EXTRACT section start
3. Shelf Registration.
(a) If (i) due to any change in law or applicable interpretations
thereof by the Commission's staff, the Company determines upon advice of
its outside counsel that it is not permitted to effect the Registered
Exchange Offer as contemplated by Section 2 hereof; (ii) for any other
reason the Exchange Offer Registration Statement is not declared effective
by December 2, 2002 or the Registered Exchange Offer is not consummated by
December 31, 2002; (iii) the Initial Purchaser determines upon advice of
its counsel that a Shelf Registration Statement must be filed in connection
with any public offering or sale of Securities that are not eligible to be
exchanged for New Securities in the Registered Exchange Offer and that are
held by it following consummation of the Registered Exchange Offer; or (iv)
any Holder (other than the Initial Purchaser) is not eligible to
participate in the Registered Exchange Offer or does not receive freely
tradeable New Securities in the Registered Exchange Offer other than by
reason of such Holder being an Affiliate of the Company (it being
understood that the requirement that a participating Broker-Dealer deliver
the prospectus contained in the Exchange Offer Registration Statement in
connection with sales of New Securities shall not result in such New
Securities being not "freely tradeable"), the Company and the Guarantors
shall effect a Shelf Registration Statement in accordance with subsection
(b) below.
EXTRACT section end
INPUT DATA section start
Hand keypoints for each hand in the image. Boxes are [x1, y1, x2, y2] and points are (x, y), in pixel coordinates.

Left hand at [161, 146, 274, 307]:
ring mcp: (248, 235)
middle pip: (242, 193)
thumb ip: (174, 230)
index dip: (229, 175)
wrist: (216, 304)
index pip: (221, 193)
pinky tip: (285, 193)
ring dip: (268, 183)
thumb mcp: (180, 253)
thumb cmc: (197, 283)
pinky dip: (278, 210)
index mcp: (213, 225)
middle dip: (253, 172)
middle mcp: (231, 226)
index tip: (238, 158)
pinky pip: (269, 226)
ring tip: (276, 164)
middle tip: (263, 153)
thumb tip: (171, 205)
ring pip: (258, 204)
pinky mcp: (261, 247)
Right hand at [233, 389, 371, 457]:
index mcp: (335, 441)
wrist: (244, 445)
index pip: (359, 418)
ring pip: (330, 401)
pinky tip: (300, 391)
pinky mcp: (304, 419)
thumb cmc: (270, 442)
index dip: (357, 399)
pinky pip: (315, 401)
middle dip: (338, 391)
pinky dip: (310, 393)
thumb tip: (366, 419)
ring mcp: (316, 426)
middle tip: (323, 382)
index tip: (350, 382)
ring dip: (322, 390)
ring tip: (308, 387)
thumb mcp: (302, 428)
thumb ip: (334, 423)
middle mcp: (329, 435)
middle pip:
INPUT DATA section end
_PROBLEM SET_
1. Please reproduce part of the shelf registration clause above word for word, beginning at the words "3. Shelf Registration." and stopping after the words "Offer; or (iv)".
2. Answer these questions from the shelf registration clause above:
(a) By what date is the Exchange Offer Registration Statement to be declared effective?
(b) On whose advice does the Company base its determination in clause (i)?
(c) Which parties shall effect a Shelf Registration Statement?

_ANSWERS TO THE EXERCISES_
1.
3. Shelf Registration.
(a) If (i) due to any change in law or applicable interpretations
thereof by the Commission's staff, the Company determines upon advice of
its outside counsel that it is not permitted to effect the Registered
Exchange Offer as contemplated by Section 2 hereof; (ii) for any other
reason the Exchange Offer Registration Statement is not declared effective
by December 2, 2002 or the Registered Exchange Offer is not consummated by
December 31, 2002; (iii) the Initial Purchaser determines upon advice of
its counsel that a Shelf Registration Statement must be filed in connection
with any public offering or sale of Securities that are not eligible to be
exchanged for New Securities in the Registered Exchange Offer and that are
held by it following consummation of the Registered Exchange Offer; or (iv)

2.
(a) December 2, 2002
(b) Its outside counsel
(c) The Company and the Guarantors